PROBLEM DESCRIPTION → Which lines of the data below include the string "assign"? Return each of them.

DATA SHOWN →
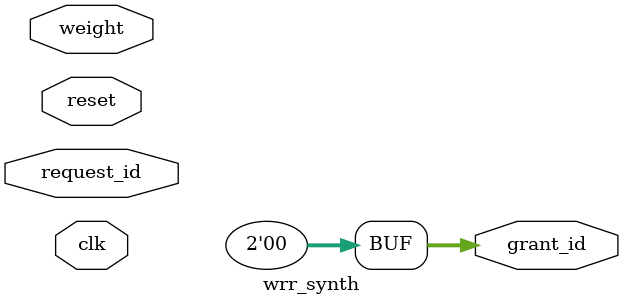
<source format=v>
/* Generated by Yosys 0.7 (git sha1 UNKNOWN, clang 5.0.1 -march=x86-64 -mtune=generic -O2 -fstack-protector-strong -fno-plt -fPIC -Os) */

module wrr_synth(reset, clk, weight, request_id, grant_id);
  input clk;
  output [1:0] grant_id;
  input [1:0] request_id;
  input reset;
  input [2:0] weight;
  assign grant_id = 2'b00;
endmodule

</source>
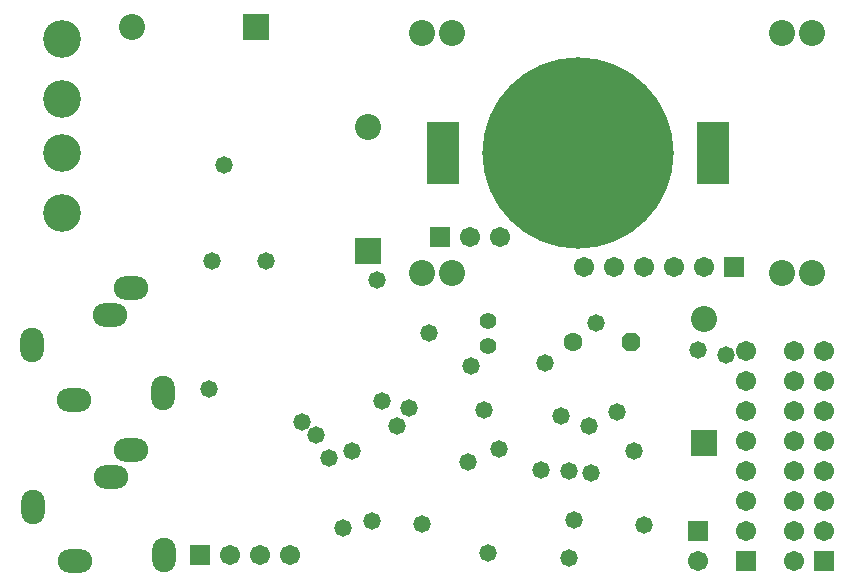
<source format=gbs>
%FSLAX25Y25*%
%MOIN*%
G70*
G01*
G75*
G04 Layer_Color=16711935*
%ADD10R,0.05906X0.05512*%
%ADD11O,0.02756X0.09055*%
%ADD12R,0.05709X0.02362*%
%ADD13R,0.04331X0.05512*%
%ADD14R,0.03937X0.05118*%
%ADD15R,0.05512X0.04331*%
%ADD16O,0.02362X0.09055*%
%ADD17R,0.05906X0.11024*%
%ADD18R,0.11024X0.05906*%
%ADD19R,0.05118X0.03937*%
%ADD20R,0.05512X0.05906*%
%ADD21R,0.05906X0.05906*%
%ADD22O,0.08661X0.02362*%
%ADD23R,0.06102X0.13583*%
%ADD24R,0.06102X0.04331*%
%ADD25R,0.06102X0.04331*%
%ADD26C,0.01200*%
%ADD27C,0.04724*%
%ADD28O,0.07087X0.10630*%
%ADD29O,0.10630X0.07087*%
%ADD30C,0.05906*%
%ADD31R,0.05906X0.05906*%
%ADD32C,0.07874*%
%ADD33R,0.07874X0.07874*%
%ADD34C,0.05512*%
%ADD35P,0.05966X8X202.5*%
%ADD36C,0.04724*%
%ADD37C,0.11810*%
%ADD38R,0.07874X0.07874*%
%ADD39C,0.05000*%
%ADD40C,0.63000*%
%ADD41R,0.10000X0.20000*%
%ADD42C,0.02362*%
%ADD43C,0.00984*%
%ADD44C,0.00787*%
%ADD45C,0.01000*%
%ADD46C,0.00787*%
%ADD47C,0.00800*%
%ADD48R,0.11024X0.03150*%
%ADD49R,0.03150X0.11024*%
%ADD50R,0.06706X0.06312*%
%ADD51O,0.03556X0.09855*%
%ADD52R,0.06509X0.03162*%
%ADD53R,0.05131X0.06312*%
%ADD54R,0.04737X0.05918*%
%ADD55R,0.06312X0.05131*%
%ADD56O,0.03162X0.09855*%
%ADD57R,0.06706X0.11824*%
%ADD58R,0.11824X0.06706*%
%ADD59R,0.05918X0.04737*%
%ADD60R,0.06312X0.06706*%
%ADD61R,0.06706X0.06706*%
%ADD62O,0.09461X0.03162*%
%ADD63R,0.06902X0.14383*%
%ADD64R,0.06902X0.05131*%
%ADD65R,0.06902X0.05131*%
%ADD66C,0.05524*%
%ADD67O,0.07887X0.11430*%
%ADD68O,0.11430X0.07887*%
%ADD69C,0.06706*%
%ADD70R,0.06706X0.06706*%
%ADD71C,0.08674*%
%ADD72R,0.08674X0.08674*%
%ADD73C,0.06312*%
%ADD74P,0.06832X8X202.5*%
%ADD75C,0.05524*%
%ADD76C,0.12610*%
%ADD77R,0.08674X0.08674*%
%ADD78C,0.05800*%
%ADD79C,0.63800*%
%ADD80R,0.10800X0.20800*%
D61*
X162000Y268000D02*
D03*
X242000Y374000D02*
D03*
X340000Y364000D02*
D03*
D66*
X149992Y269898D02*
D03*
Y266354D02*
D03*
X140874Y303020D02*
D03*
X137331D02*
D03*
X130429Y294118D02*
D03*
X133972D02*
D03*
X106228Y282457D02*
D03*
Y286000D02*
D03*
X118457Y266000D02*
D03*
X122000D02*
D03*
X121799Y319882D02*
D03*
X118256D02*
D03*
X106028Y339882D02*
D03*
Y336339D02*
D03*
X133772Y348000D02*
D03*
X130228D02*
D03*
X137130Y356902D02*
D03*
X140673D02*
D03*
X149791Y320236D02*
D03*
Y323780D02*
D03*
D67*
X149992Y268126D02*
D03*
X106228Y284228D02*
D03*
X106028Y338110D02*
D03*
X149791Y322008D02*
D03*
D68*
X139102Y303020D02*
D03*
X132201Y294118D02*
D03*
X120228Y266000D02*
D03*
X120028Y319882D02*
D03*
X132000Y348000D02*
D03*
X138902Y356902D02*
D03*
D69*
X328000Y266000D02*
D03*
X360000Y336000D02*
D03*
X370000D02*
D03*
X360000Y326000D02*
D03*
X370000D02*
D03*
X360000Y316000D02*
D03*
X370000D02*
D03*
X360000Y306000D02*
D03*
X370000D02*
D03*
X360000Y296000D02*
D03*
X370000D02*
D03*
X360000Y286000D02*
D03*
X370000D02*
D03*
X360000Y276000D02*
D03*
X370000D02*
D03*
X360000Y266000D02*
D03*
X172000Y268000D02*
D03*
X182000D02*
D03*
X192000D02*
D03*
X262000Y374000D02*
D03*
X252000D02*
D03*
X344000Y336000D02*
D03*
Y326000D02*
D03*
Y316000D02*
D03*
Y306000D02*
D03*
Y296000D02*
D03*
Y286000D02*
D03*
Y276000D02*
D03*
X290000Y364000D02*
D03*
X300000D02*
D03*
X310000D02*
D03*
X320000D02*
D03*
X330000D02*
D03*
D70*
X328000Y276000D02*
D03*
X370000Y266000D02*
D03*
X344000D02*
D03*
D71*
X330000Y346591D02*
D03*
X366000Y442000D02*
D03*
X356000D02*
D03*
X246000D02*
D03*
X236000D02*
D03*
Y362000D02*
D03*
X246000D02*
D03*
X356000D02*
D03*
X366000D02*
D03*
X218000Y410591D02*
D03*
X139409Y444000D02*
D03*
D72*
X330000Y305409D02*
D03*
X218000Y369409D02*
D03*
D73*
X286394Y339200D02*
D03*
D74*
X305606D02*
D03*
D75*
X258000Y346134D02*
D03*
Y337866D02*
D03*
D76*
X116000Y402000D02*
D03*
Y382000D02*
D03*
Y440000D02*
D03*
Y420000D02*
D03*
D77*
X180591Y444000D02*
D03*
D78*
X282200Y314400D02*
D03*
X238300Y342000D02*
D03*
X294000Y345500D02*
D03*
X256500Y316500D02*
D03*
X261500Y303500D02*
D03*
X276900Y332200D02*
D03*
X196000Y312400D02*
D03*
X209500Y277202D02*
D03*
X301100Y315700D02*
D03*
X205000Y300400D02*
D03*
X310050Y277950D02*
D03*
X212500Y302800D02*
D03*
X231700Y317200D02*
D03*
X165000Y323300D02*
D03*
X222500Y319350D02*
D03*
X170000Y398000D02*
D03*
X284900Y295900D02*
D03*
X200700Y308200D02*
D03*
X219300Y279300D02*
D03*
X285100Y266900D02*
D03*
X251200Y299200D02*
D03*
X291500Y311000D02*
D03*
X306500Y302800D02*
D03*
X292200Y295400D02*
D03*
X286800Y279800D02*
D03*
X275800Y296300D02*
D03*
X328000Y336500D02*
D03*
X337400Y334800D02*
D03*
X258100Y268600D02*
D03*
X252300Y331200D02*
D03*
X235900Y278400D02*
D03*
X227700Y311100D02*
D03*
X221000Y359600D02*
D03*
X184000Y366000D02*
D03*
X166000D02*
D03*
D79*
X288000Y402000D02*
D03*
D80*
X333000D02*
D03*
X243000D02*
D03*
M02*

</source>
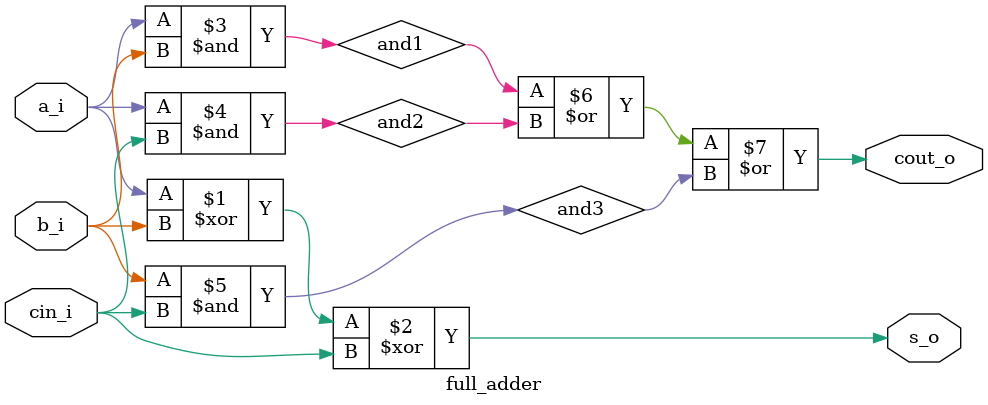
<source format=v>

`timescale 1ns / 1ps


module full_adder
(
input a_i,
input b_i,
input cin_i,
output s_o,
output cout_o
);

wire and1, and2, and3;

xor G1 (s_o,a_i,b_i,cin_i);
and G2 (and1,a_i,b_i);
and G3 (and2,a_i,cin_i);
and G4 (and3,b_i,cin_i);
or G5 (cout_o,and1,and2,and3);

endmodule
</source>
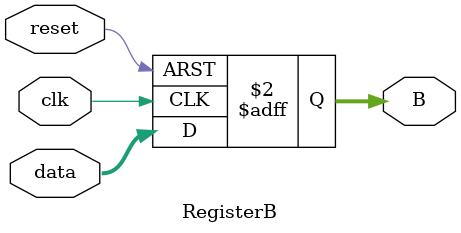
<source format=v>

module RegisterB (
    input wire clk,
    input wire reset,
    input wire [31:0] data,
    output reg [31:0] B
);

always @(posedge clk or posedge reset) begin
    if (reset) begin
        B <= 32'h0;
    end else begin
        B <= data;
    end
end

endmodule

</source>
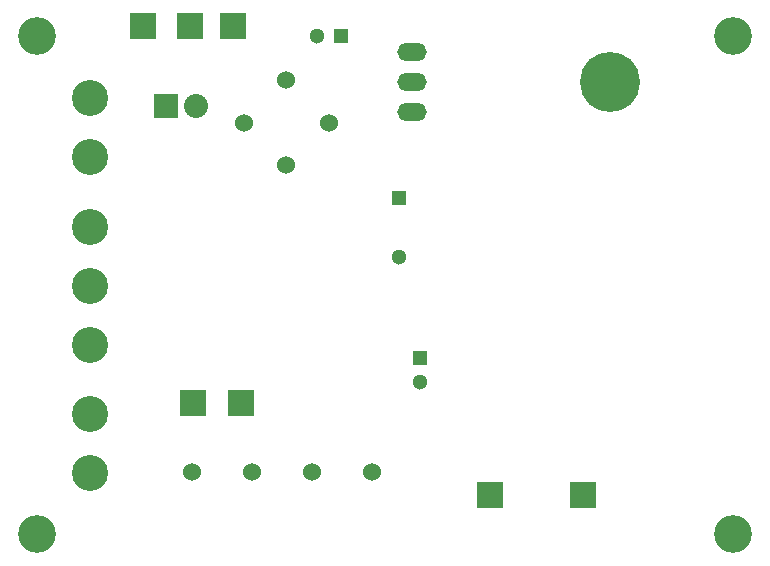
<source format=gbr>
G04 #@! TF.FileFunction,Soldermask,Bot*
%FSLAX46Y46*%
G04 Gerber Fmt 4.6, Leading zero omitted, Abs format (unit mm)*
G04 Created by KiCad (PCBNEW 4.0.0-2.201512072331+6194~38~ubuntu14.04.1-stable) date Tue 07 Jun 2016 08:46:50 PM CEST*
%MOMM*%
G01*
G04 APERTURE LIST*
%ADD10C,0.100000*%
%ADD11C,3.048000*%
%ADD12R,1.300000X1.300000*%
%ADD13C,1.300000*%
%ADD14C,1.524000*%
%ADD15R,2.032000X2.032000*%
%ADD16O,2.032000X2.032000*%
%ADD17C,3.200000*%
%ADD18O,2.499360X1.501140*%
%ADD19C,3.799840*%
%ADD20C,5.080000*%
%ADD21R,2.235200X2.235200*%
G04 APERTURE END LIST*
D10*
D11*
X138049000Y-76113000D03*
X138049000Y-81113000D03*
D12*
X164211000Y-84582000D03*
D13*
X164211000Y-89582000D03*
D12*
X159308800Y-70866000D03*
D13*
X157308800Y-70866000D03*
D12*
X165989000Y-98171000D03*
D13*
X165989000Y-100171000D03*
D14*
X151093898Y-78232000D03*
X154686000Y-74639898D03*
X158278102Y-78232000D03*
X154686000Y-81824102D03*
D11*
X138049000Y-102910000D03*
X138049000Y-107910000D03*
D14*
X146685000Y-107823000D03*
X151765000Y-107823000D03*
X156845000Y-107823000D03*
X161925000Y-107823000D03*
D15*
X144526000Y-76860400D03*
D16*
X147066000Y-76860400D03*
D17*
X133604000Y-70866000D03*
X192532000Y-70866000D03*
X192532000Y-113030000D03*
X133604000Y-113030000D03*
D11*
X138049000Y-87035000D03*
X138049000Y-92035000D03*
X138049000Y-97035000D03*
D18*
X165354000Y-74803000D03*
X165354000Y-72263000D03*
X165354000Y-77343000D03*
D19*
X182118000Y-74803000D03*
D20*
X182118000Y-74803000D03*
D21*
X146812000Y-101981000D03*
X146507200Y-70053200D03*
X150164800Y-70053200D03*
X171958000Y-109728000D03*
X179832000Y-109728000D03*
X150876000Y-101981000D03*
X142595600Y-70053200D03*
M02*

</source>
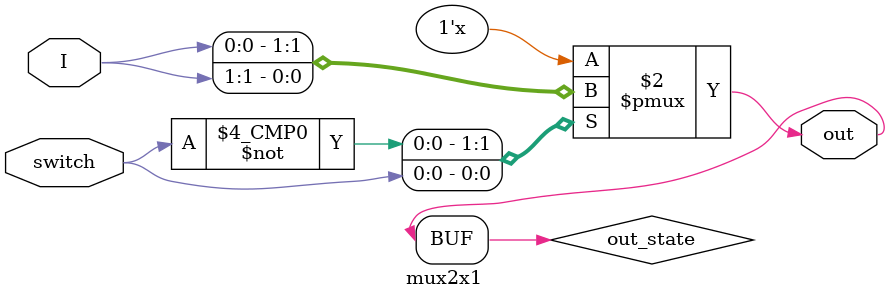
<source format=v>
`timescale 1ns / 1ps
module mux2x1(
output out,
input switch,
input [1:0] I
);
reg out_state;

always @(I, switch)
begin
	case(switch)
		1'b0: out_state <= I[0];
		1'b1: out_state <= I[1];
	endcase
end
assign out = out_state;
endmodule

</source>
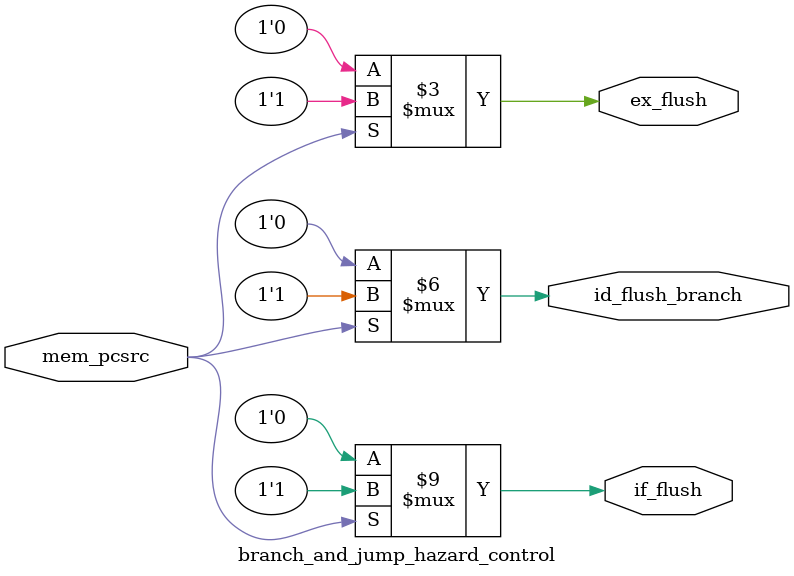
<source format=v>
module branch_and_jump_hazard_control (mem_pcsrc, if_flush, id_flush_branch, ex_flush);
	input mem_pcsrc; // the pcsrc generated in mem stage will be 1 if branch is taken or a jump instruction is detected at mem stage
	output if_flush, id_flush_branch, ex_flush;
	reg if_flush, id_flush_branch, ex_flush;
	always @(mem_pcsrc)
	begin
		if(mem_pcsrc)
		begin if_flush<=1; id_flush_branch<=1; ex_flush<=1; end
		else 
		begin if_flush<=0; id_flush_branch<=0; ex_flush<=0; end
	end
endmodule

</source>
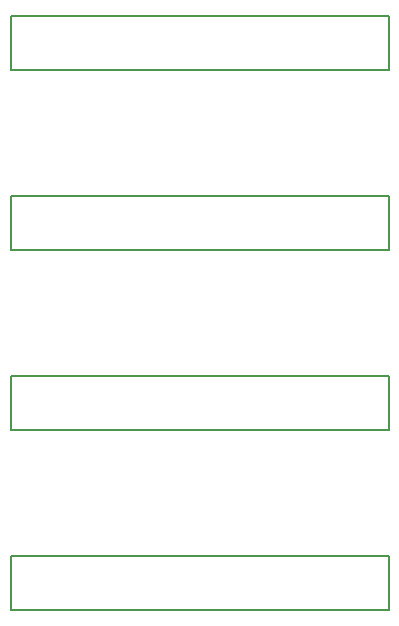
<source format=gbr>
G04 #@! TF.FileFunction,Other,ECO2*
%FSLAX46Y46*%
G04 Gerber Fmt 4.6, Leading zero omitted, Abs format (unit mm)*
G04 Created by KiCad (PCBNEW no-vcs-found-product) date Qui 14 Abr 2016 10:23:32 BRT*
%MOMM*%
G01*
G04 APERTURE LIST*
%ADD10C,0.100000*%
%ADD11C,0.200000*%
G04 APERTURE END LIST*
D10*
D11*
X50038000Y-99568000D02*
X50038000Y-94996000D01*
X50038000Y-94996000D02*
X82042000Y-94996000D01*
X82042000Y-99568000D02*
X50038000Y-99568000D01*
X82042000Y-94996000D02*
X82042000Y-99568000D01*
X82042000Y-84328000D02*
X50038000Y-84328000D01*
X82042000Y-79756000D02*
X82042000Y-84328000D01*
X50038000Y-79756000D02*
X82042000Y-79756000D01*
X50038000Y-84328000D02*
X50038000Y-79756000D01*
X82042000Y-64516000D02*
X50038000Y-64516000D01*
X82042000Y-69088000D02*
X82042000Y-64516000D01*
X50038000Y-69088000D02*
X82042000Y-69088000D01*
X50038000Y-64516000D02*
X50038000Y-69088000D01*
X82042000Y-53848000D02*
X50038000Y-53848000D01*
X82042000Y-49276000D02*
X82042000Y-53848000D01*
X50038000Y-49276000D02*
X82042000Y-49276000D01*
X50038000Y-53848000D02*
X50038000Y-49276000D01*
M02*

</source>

WRITTEN REPLY →
  assign grant_id = 2'b00;
assign out = out_state;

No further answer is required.